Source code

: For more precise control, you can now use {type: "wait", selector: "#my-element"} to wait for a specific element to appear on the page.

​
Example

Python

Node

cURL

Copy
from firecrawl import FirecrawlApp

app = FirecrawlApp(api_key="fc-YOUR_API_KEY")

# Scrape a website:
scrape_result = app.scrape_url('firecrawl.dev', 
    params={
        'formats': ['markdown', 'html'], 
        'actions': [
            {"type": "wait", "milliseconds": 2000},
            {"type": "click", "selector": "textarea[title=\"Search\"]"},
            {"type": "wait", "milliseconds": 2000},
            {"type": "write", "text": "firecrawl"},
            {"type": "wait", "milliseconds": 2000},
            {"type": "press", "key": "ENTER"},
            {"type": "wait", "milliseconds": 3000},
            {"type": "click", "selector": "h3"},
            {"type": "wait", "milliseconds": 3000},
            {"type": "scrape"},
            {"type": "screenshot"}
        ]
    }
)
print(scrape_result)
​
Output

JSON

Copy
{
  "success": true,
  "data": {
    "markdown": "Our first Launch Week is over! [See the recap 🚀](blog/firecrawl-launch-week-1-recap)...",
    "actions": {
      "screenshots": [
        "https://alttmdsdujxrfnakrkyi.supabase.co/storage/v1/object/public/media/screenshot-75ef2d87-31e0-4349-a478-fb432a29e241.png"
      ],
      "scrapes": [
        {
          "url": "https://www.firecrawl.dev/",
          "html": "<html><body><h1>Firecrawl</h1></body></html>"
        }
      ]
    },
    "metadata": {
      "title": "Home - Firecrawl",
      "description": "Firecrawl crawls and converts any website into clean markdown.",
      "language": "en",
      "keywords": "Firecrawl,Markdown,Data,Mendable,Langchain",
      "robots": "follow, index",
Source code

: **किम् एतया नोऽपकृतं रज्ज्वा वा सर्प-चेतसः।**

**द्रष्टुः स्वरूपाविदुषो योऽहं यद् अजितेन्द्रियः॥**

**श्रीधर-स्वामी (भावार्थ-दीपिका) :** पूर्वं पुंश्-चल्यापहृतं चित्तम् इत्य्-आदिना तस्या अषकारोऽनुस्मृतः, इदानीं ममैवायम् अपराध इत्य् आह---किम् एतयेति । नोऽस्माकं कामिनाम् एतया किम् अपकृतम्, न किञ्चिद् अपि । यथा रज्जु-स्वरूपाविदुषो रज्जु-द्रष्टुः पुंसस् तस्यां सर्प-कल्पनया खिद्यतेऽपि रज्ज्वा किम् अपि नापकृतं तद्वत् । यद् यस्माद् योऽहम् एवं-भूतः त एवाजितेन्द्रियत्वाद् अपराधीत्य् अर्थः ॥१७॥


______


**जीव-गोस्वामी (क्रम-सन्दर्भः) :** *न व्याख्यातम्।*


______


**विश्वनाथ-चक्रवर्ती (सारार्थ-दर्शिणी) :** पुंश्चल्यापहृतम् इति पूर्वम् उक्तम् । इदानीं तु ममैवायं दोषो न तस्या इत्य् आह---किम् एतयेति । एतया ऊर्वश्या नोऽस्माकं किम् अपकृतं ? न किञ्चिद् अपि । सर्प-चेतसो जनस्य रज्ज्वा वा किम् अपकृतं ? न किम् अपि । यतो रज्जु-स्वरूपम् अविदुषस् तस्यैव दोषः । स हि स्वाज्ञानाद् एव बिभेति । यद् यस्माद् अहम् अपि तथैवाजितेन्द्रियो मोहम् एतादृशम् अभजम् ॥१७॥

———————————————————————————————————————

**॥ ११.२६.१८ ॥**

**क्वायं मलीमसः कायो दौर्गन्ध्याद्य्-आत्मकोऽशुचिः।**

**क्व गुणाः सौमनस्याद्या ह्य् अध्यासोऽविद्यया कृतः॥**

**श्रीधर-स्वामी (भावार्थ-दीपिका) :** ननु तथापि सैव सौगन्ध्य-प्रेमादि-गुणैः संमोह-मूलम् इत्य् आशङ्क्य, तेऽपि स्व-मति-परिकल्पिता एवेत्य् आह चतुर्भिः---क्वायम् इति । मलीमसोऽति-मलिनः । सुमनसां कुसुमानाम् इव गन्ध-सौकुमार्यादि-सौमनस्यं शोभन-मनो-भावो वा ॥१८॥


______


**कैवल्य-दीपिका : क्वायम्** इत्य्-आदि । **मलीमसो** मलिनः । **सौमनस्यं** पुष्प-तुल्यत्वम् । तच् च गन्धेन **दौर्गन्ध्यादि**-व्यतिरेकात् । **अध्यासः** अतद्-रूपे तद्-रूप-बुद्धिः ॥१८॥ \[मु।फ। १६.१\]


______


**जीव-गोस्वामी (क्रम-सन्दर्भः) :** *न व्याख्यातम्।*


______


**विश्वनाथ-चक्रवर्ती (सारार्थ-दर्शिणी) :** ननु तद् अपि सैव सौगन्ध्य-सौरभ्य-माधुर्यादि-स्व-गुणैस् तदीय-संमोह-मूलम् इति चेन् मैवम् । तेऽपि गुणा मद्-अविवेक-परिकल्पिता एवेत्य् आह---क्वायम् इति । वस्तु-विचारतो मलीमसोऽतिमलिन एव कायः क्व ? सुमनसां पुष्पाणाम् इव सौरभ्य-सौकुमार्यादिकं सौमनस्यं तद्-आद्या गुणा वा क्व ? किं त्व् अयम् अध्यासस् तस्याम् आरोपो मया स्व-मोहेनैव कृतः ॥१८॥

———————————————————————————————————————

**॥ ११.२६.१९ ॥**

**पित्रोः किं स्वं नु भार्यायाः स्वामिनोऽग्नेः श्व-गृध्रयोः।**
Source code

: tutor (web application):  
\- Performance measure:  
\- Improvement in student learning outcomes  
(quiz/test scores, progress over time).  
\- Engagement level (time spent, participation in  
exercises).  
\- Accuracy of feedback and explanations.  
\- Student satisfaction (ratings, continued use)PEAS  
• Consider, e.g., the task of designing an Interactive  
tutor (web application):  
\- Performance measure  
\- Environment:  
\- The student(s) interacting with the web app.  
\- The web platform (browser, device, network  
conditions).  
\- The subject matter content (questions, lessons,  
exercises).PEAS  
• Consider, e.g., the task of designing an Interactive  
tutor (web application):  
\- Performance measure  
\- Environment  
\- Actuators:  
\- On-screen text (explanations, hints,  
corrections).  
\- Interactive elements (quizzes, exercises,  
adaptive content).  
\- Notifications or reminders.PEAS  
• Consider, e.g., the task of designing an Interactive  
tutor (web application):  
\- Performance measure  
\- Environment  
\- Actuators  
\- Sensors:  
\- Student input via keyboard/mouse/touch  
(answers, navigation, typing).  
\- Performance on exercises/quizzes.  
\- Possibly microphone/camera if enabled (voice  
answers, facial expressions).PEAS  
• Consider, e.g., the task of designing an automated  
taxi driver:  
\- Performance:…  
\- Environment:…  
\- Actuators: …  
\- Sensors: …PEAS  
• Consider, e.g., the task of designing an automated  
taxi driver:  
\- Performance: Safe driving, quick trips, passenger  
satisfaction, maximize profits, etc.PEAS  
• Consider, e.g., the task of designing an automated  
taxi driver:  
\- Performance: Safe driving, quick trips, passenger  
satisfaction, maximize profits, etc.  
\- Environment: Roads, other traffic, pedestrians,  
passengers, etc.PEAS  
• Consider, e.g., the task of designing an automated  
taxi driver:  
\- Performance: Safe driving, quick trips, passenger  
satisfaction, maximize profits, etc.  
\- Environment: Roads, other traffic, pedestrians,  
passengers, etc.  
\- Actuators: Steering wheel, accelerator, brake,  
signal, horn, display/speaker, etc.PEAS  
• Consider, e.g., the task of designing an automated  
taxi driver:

### Task goal
Reproduce every one of the records above word for word, keeping each line as it appears.

### Answer section
Source code

: For more precise control, you can now use {type: "wait", selector: "#my-element"} to wait for a specific element to appear on the page.

​
Example

Python

Node

cURL

Copy
from firecrawl import FirecrawlApp

app = FirecrawlApp(api_key="fc-YOUR_API_KEY")

# Scrape a website:
scrape_result = app.scrape_url('firecrawl.dev', 
    params={
        'formats': ['markdown', 'html'], 
        'actions': [
            {"type": "wait", "milliseconds": 2000},
            {"type": "click", "selector": "textarea[title=\"Search\"]"},
            {"type": "wait", "milliseconds": 2000},
            {"type": "write", "text": "firecrawl"},
            {"type": "wait", "milliseconds": 2000},
            {"type": "press", "key": "ENTER"},
            {"type": "wait", "milliseconds": 3000},
            {"type": "click", "selector": "h3"},
            {"type": "wait", "milliseconds": 3000},
            {"type": "scrape"},
            {"type": "screenshot"}
        ]
    }
)
print(scrape_result)
​
Output

JSON

Copy
{
  "success": true,
  "data": {
    "markdown": "Our first Launch Week is over! [See the recap 🚀](blog/firecrawl-launch-week-1-recap)...",
    "actions": {
      "screenshots": [
        "https://alttmdsdujxrfnakrkyi.supabase.co/storage/v1/object/public/media/screenshot-75ef2d87-31e0-4349-a478-fb432a29e241.png"
      ],
      "scrapes": [
        {
          "url": "https://www.firecrawl.dev/",
          "html": "<html><body><h1>Firecrawl</h1></body></html>"
        }
      ]
    },
    "metadata": {
      "title": "Home - Firecrawl",
      "description": "Firecrawl crawls and converts any website into clean markdown.",
      "language": "en",
      "keywords": "Firecrawl,Markdown,Data,Mendable,Langchain",
      "robots": "follow, index",
Source code

: **किम् एतया नोऽपकृतं रज्ज्वा वा सर्प-चेतसः।**

**द्रष्टुः स्वरूपाविदुषो योऽहं यद् अजितेन्द्रियः॥**

**श्रीधर-स्वामी (भावार्थ-दीपिका) :** पूर्वं पुंश्-चल्यापहृतं चित्तम् इत्य्-आदिना तस्या अषकारोऽनुस्मृतः, इदानीं ममैवायम् अपराध इत्य् आह---किम् एतयेति । नोऽस्माकं कामिनाम् एतया किम् अपकृतम्, न किञ्चिद् अपि । यथा रज्जु-स्वरूपाविदुषो रज्जु-द्रष्टुः पुंसस् तस्यां सर्प-कल्पनया खिद्यतेऽपि रज्ज्वा किम् अपि नापकृतं तद्वत् । यद् यस्माद् योऽहम् एवं-भूतः त एवाजितेन्द्रियत्वाद् अपराधीत्य् अर्थः ॥१७॥


______


**जीव-गोस्वामी (क्रम-सन्दर्भः) :** *न व्याख्यातम्।*


______


**विश्वनाथ-चक्रवर्ती (सारार्थ-दर्शिणी) :** पुंश्चल्यापहृतम् इति पूर्वम् उक्तम् । इदानीं तु ममैवायं दोषो न तस्या इत्य् आह---किम् एतयेति । एतया ऊर्वश्या नोऽस्माकं किम् अपकृतं ? न किञ्चिद् अपि । सर्प-चेतसो जनस्य रज्ज्वा वा किम् अपकृतं ? न किम् अपि । यतो रज्जु-स्वरूपम् अविदुषस् तस्यैव दोषः । स हि स्वाज्ञानाद् एव बिभेति । यद् यस्माद् अहम् अपि तथैवाजितेन्द्रियो मोहम् एतादृशम् अभजम् ॥१७॥

———————————————————————————————————————

**॥ ११.२६.१८ ॥**

**क्वायं मलीमसः कायो दौर्गन्ध्याद्य्-आत्मकोऽशुचिः।**

**क्व गुणाः सौमनस्याद्या ह्य् अध्यासोऽविद्यया कृतः॥**

**श्रीधर-स्वामी (भावार्थ-दीपिका) :** ननु तथापि सैव सौगन्ध्य-प्रेमादि-गुणैः संमोह-मूलम् इत्य् आशङ्क्य, तेऽपि स्व-मति-परिकल्पिता एवेत्य् आह चतुर्भिः---क्वायम् इति । मलीमसोऽति-मलिनः । सुमनसां कुसुमानाम् इव गन्ध-सौकुमार्यादि-सौमनस्यं शोभन-मनो-भावो वा ॥१८॥


______


**कैवल्य-दीपिका : क्वायम्** इत्य्-आदि । **मलीमसो** मलिनः । **सौमनस्यं** पुष्प-तुल्यत्वम् । तच् च गन्धेन **दौर्गन्ध्यादि**-व्यतिरेकात् । **अध्यासः** अतद्-रूपे तद्-रूप-बुद्धिः ॥१८॥ \[मु।फ। १६.१\]


______


**जीव-गोस्वामी (क्रम-सन्दर्भः) :** *न व्याख्यातम्।*


______


**विश्वनाथ-चक्रवर्ती (सारार्थ-दर्शिणी) :** ननु तद् अपि सैव सौगन्ध्य-सौरभ्य-माधुर्यादि-स्व-गुणैस् तदीय-संमोह-मूलम् इति चेन् मैवम् । तेऽपि गुणा मद्-अविवेक-परिकल्पिता एवेत्य् आह---क्वायम् इति । वस्तु-विचारतो मलीमसोऽतिमलिन एव कायः क्व ? सुमनसां पुष्पाणाम् इव सौरभ्य-सौकुमार्यादिकं सौमनस्यं तद्-आद्या गुणा वा क्व ? किं त्व् अयम् अध्यासस् तस्याम् आरोपो मया स्व-मोहेनैव कृतः ॥१८॥

———————————————————————————————————————

**॥ ११.२६.१९ ॥**

**पित्रोः किं स्वं नु भार्यायाः स्वामिनोऽग्नेः श्व-गृध्रयोः।**
Source code

: tutor (web application):  
\- Performance measure:  
\- Improvement in student learning outcomes  
(quiz/test scores, progress over time).  
\- Engagement level (time spent, participation in  
exercises).  
\- Accuracy of feedback and explanations.  
\- Student satisfaction (ratings, continued use)PEAS  
• Consider, e.g., the task of designing an Interactive  
tutor (web application):  
\- Performance measure  
\- Environment:  
\- The student(s) interacting with the web app.  
\- The web platform (browser, device, network  
conditions).  
\- The subject matter content (questions, lessons,  
exercises).PEAS  
• Consider, e.g., the task of designing an Interactive  
tutor (web application):  
\- Performance measure  
\- Environment  
\- Actuators:  
\- On-screen text (explanations, hints,  
corrections).  
\- Interactive elements (quizzes, exercises,  
adaptive content).  
\- Notifications or reminders.PEAS  
• Consider, e.g., the task of designing an Interactive  
tutor (web application):  
\- Performance measure  
\- Environment  
\- Actuators  
\- Sensors:  
\- Student input via keyboard/mouse/touch  
(answers, navigation, typing).  
\- Performance on exercises/quizzes.  
\- Possibly microphone/camera if enabled (voice  
answers, facial expressions).PEAS  
• Consider, e.g., the task of designing an automated  
taxi driver:  
\- Performance:…  
\- Environment:…  
\- Actuators: …  
\- Sensors: …PEAS  
• Consider, e.g., the task of designing an automated  
taxi driver:  
\- Performance: Safe driving, quick trips, passenger  
satisfaction, maximize profits, etc.PEAS  
• Consider, e.g., the task of designing an automated  
taxi driver:  
\- Performance: Safe driving, quick trips, passenger  
satisfaction, maximize profits, etc.  
\- Environment: Roads, other traffic, pedestrians,  
passengers, etc.PEAS  
• Consider, e.g., the task of designing an automated  
taxi driver:  
\- Performance: Safe driving, quick trips, passenger  
satisfaction, maximize profits, etc.  
\- Environment: Roads, other traffic, pedestrians,  
passengers, etc.  
\- Actuators: Steering wheel, accelerator, brake,  
signal, horn, display/speaker, etc.PEAS  
• Consider, e.g., the task of designing an automated  
taxi driver:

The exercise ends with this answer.